The man whistled, and the woman hummed--at times; but they did not talk, except when some neighbor came in; and then they both talked very loud and very fast--to the neighbor. On this one point were Cyrus Gregg and his wife Huldah agreed; under no circumstances whatever must any gossiping outsider know.

One by one the weeks had passed. It was November now, and very cold. Outdoors a dull gray sky and a dull brown earth combined into a dismal hopelessness. Indoors the dull monotony of a two-months-old quarrel and a growing heartache made a combination that carried even less of cheer.

Huldah never hummed now, and Cyrus seldom whistled; yet neither was one whit nearer speaking. Each saw this, and, curiously enough, was pleased.

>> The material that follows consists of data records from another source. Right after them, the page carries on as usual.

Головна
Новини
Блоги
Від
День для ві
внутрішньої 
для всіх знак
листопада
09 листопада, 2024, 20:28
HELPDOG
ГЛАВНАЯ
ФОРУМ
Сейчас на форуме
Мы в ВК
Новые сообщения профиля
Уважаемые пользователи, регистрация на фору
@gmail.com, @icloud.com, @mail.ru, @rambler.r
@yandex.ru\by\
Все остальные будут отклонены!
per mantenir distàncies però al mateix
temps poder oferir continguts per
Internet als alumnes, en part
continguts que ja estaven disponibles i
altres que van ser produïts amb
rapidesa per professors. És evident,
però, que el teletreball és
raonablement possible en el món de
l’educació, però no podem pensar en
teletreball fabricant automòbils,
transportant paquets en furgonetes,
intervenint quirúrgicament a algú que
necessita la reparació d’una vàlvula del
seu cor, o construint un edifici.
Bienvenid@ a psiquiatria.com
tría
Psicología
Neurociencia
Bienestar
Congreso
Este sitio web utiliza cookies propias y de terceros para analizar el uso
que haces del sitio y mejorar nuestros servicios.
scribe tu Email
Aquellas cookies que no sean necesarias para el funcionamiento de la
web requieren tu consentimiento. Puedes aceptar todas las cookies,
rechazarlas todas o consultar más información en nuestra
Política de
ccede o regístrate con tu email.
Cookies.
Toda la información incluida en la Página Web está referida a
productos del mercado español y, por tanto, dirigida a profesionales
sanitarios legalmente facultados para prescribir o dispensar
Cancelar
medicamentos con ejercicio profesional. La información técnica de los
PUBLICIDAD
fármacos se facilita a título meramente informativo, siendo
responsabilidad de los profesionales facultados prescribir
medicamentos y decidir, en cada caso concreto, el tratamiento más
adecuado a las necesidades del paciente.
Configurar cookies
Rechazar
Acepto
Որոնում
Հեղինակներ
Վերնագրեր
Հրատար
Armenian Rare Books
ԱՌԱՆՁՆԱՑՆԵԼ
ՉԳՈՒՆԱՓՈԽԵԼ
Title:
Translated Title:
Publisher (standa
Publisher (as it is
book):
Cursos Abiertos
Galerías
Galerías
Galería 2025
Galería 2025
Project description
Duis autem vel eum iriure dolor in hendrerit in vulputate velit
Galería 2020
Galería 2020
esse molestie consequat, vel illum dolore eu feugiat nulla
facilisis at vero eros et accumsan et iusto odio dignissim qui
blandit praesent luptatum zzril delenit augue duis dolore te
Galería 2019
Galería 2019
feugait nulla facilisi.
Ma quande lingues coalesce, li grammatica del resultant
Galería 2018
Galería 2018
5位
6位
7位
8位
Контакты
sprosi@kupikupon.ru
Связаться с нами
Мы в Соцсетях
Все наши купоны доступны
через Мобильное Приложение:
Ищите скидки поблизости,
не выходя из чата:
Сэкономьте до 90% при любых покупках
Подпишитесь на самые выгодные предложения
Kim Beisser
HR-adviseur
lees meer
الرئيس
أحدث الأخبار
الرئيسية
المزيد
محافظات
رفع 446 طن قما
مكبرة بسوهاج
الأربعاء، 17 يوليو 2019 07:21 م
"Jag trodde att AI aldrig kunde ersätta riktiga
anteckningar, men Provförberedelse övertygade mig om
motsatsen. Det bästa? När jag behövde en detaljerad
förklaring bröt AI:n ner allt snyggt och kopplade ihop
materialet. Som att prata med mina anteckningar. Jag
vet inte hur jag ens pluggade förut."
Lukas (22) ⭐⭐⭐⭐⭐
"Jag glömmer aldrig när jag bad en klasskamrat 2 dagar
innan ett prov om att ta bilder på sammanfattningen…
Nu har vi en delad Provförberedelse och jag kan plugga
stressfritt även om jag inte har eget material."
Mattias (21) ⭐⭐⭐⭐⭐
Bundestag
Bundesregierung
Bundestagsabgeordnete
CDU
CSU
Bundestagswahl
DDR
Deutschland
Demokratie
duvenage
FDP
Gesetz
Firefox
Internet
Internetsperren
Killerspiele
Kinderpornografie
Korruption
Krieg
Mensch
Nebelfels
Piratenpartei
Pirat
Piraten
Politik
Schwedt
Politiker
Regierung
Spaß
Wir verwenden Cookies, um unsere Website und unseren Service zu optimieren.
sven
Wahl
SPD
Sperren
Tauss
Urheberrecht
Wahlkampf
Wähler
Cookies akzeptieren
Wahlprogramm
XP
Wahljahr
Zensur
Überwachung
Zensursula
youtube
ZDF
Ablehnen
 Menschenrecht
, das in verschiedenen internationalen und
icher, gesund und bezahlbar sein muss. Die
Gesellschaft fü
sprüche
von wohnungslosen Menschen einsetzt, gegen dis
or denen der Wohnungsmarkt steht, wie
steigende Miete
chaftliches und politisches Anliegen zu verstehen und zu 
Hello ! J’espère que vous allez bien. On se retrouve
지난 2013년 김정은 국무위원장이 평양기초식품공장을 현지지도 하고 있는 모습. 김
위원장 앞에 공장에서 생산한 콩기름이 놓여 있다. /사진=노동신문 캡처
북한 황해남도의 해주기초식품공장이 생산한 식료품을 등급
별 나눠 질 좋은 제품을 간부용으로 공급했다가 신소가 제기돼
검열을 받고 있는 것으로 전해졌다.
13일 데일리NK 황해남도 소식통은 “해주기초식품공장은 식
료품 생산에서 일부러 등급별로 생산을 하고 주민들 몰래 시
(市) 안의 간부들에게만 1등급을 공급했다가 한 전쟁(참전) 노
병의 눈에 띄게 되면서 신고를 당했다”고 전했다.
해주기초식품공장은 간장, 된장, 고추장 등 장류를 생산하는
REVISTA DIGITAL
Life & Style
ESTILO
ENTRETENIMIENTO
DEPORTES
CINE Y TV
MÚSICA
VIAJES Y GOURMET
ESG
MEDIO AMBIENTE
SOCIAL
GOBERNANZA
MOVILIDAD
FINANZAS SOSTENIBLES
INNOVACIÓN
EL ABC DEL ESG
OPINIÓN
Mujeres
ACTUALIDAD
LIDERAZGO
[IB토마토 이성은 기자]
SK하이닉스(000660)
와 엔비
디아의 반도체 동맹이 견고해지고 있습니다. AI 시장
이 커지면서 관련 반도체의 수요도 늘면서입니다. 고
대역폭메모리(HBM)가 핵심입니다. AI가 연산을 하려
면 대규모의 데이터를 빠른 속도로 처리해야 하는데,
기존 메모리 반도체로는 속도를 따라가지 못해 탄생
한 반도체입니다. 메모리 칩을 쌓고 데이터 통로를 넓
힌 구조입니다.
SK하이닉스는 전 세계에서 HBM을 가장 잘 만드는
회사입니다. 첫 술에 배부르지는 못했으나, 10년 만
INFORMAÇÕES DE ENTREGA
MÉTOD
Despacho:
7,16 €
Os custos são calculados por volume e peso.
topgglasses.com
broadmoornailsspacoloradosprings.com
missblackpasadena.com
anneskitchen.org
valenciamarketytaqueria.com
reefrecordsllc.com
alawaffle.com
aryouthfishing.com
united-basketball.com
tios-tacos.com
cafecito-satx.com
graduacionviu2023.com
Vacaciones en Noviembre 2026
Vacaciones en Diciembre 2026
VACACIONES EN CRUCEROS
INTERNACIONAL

In fact, it was just here that, in spite of the heartache, each found an odd satisfaction.

“By sugar--but she’s a spunky one!” Cyrus would chuckle admiringly, as he discovered some new evidence of his wife’s shrewdness in obtaining what she wanted with yet no spoken word.

“There isn’t another man in town who could do it--and stick to it!” exulted Huldah proudly, her eyes on her husband’s form, bent over his egg-frying at the other side of the room.

Not only the cause of the quarrel, but almost the quarrel itself, had now long since been forgotten; in fact, to both Cyrus and his wife it had come to be a sort of game in which each player watched the other’s progress with fully as much interest as he did his own. And yet, with it all there was the heartache; for the question came to them at times with sickening force--just when and how could it possibly end?